PROBLEM DETAILS ▸
Find the word "audiencia" in the listing. Copy out each line where it occurs.

════════════════

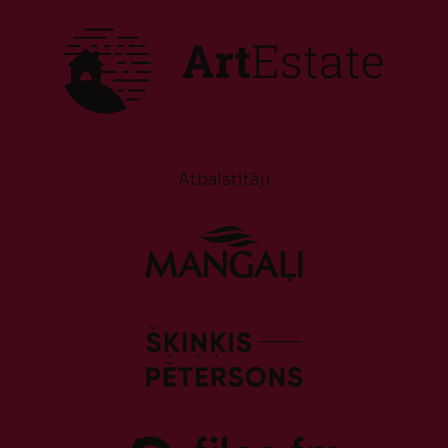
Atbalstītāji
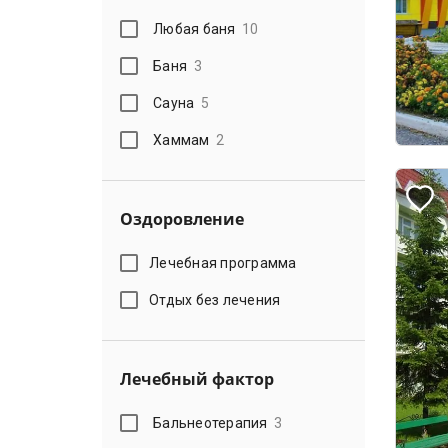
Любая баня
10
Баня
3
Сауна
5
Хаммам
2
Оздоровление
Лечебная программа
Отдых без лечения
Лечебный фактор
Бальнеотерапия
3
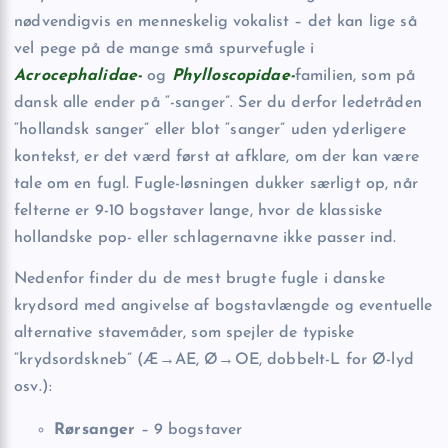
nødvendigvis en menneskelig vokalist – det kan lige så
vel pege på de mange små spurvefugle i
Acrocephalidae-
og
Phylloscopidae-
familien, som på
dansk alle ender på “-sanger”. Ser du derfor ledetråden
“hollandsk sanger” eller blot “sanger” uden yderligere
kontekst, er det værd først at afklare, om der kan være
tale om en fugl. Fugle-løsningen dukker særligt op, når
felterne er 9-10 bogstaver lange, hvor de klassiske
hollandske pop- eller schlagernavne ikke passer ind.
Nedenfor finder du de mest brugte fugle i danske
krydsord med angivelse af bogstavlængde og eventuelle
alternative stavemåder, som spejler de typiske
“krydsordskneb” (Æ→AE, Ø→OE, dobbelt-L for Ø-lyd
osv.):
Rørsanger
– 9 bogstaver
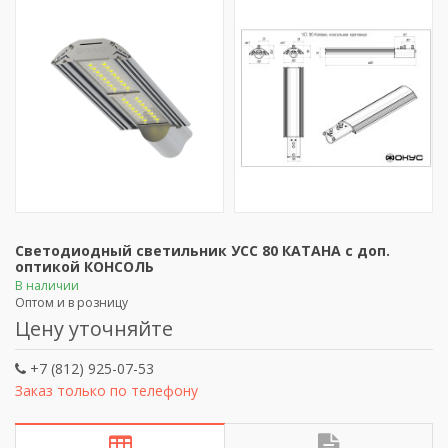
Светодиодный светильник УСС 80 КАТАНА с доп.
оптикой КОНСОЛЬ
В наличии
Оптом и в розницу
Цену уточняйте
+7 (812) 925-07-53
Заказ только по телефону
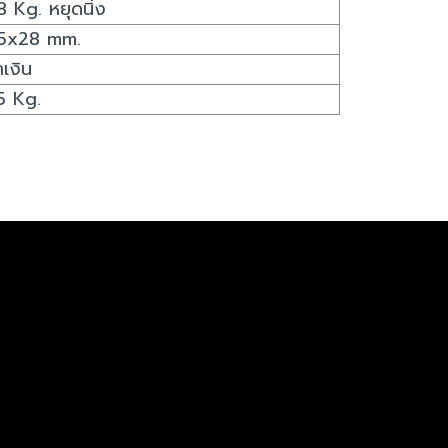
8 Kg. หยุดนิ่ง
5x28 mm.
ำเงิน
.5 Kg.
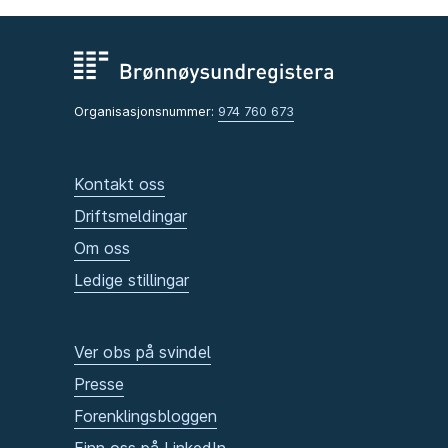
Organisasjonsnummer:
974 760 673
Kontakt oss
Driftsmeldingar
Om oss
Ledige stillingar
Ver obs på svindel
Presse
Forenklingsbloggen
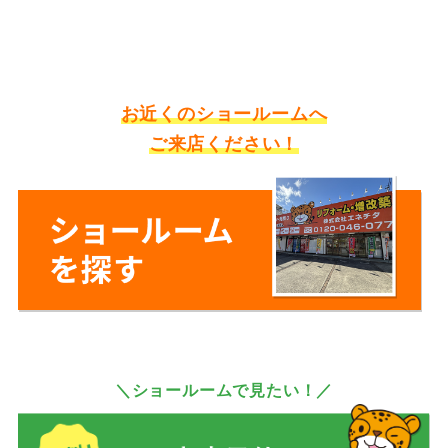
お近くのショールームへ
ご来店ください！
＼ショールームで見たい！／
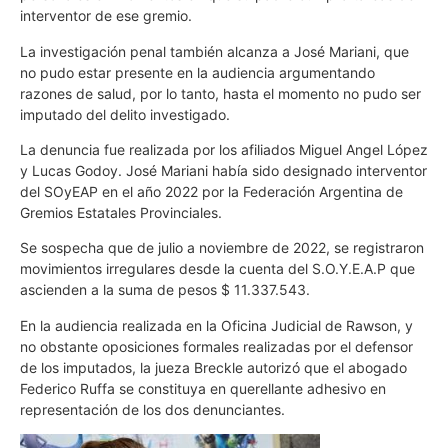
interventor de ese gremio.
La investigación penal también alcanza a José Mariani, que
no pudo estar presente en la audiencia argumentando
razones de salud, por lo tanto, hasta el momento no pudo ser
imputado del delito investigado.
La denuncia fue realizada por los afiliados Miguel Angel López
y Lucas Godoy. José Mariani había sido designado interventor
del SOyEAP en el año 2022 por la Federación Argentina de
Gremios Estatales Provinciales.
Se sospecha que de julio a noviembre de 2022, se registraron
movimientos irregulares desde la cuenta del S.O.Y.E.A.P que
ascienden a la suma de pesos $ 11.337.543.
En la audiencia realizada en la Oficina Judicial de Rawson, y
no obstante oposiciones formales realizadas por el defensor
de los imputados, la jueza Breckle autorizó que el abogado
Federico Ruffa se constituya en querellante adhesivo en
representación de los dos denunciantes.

════════════════

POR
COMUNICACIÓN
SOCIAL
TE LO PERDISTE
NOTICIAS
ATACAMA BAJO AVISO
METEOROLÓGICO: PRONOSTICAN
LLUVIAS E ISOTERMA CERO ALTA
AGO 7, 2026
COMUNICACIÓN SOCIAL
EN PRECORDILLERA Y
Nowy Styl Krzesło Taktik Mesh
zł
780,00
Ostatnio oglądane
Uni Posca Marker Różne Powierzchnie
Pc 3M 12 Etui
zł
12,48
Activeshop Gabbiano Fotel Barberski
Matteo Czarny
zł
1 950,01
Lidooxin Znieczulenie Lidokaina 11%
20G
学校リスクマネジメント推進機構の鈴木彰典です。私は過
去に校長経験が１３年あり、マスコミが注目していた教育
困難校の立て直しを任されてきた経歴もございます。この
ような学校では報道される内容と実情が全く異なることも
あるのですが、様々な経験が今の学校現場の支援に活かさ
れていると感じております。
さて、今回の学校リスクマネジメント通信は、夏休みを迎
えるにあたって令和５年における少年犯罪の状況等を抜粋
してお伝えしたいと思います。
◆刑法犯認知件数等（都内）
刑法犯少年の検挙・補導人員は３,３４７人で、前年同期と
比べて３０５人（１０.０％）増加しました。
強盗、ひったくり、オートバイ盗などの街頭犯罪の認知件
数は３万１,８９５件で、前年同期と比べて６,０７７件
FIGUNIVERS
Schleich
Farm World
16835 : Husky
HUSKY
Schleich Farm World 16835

════════════════

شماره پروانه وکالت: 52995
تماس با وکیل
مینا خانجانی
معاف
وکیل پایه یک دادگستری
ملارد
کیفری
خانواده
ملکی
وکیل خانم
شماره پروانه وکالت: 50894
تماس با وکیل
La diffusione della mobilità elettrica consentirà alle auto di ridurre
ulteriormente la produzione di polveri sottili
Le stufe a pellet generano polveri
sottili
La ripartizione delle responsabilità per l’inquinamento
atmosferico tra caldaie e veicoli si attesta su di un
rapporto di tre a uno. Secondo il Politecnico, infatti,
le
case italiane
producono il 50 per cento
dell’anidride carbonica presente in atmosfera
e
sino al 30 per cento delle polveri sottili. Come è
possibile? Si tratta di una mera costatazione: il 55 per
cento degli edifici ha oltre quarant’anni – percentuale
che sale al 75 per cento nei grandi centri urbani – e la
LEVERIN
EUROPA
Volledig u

════════════════

YOUR SOLUTION ▸
no pudo estar presente en la audiencia argumentando
En la audiencia realizada en la Oficina Judicial de Rawson, y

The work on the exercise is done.